* **What is required**:
Output every line of text in the items below verbatim, leaving out the pictures.

____________________

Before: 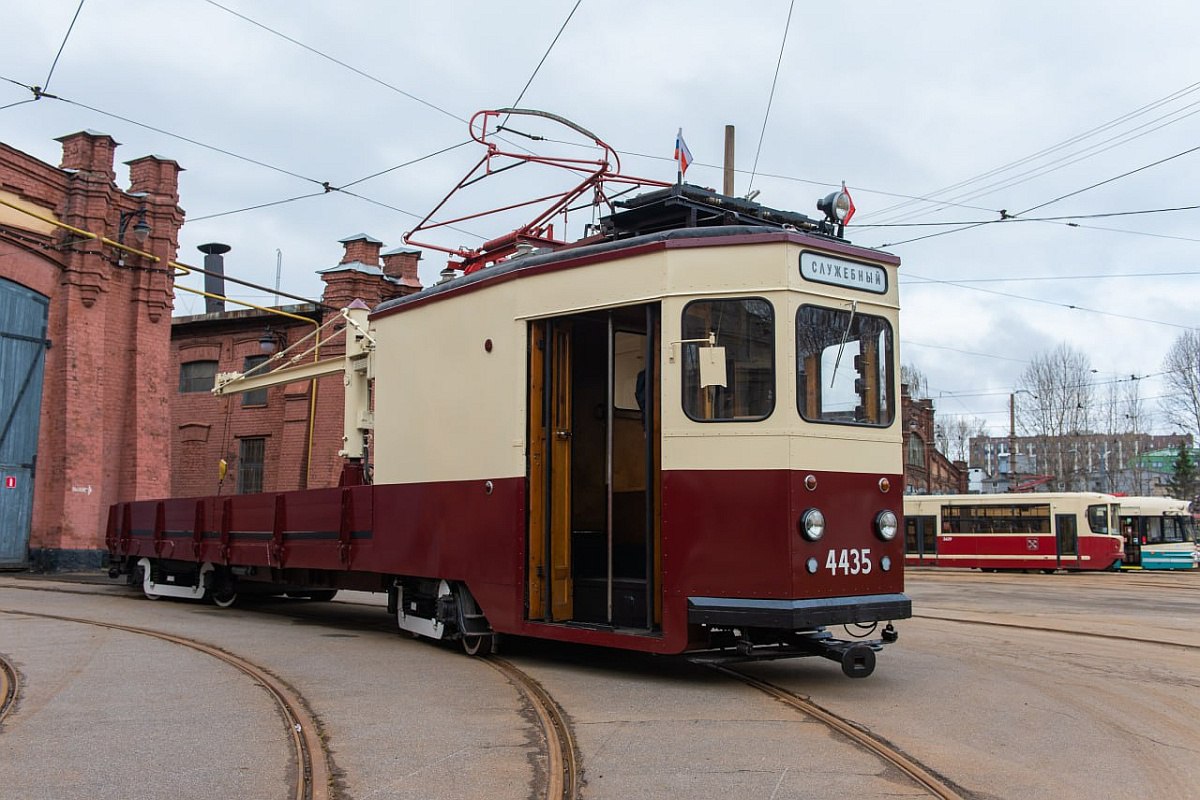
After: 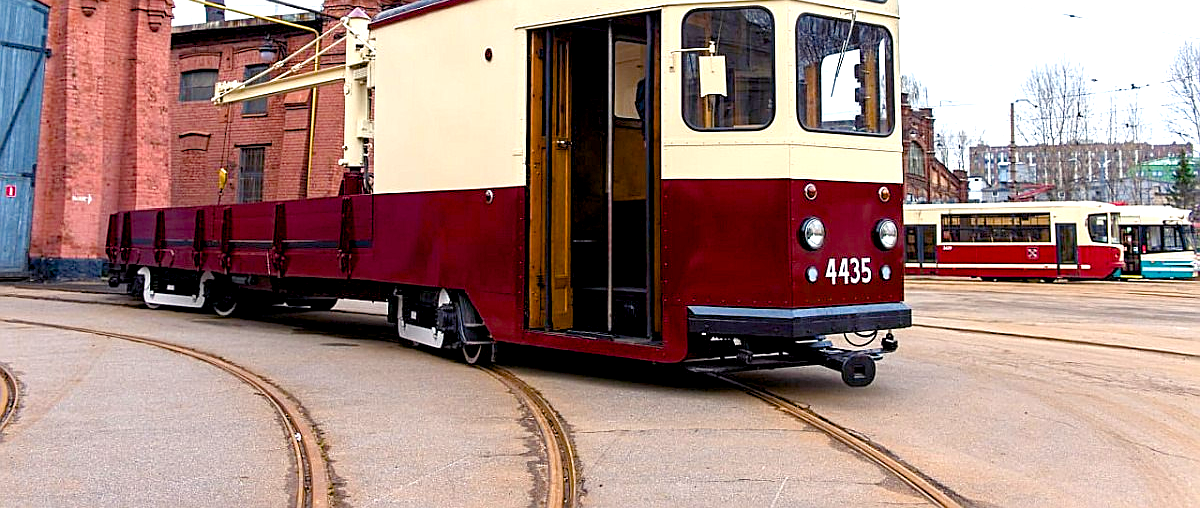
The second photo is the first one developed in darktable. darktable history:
crop and rotate: top 36.435%
white balance: red 0.984, blue 1.059
sharpen: on, module defaults
color balance rgb: shadows lift › chroma 3%, shadows lift › hue 280.8°, power › hue 330°, highlights gain › chroma 3%, highlights gain › hue 75.6°, global offset › luminance -1%, perceptual saturation grading › global saturation 20%, perceptual saturation grading › highlights -25%, perceptual saturation grading › shadows 50%, global vibrance 20%
exposure: exposure 1 EV, compensate highlight preservation false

____________________

* **Task result**:
Before: 
After: 
The second photo is the first one developed in darktable. darktable history:
crop and rotate: top 36.435%
white balance: red 0.984, blue 1.059
sharpen: on, module defaults
color balance rgb: shadows lift › chroma 3%, shadows lift › hue 280.8°, power › hue 330°, highlights gain › chroma 3%, highlights gain › hue 75.6°, global offset › luminance -1%, perceptual saturation grading › global saturation 20%, perceptual saturation grading › highlights -25%, perceptual saturation grading › shadows 50%, global vibrance 20%
exposure: exposure 1 EV, compensate highlight preservation false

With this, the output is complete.